Dendritic Cell maturation/migration is architected by chromatin accessibility and a tonic organismal IFNgR1 response gradient which governs immune priming and tolerance. Dendritic Cell maturation/migration is architected by chromatin accessibility and a tonic organismal IFNgR1 response gradient which governs immune priming and tolerance

We found that Interferon gamma receptor 1 (IFNgR1) signaling regulates all aspects of tonic maturation including: tissue egress, migration, maturation, antigen capture and presentation, and subtly balances DC ontogeny. Through ATACseq analysis, we further identified that site-specific maturation is architected by chromatin accessibility and NFkB, suggesting IFNg serves as a local tissue-based maturation cue.
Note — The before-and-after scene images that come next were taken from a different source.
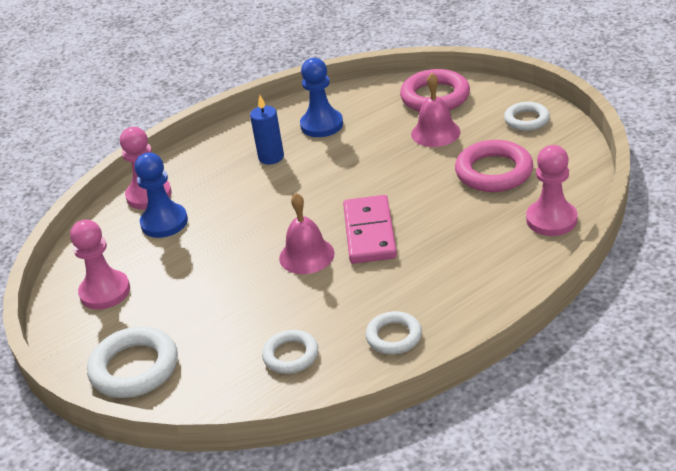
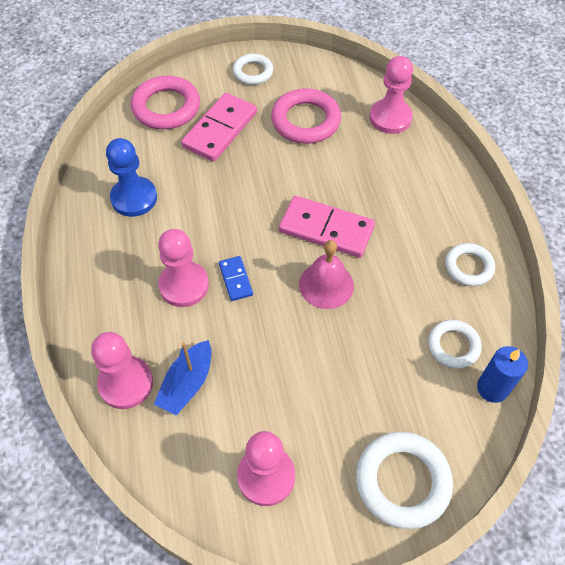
camera: 70 degrees left, 20 degrees up
(164, 222) = (187, 384): blue pawn -> blue boat
(253, 184) = (184, 285): none -> pink pawn
(271, 157) = (152, 255): blue candle -> blue candle (492, 388)
(277, 206) = (235, 279): none -> blue domino
(435, 132) = (220, 130): pink bell -> pink domino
Overall design: To study whether IFNgR1 signaling might impact organismal maturation at the level of the chromatin, we sorted different DC subsets, including resident cDC1, cDC2 and migratory migDC1, migDC2, DN migDC, out from skin draining LN of WT, IFNgR1-/-, CD11cCre-/IFNgR1flfl and CD11cCre+/IFNgR1flfl mice. ATACseq was then performed using those sorted samples to compare the chromatin accessibility landscapes between different DC subsets with or without IFNgR1 signaling.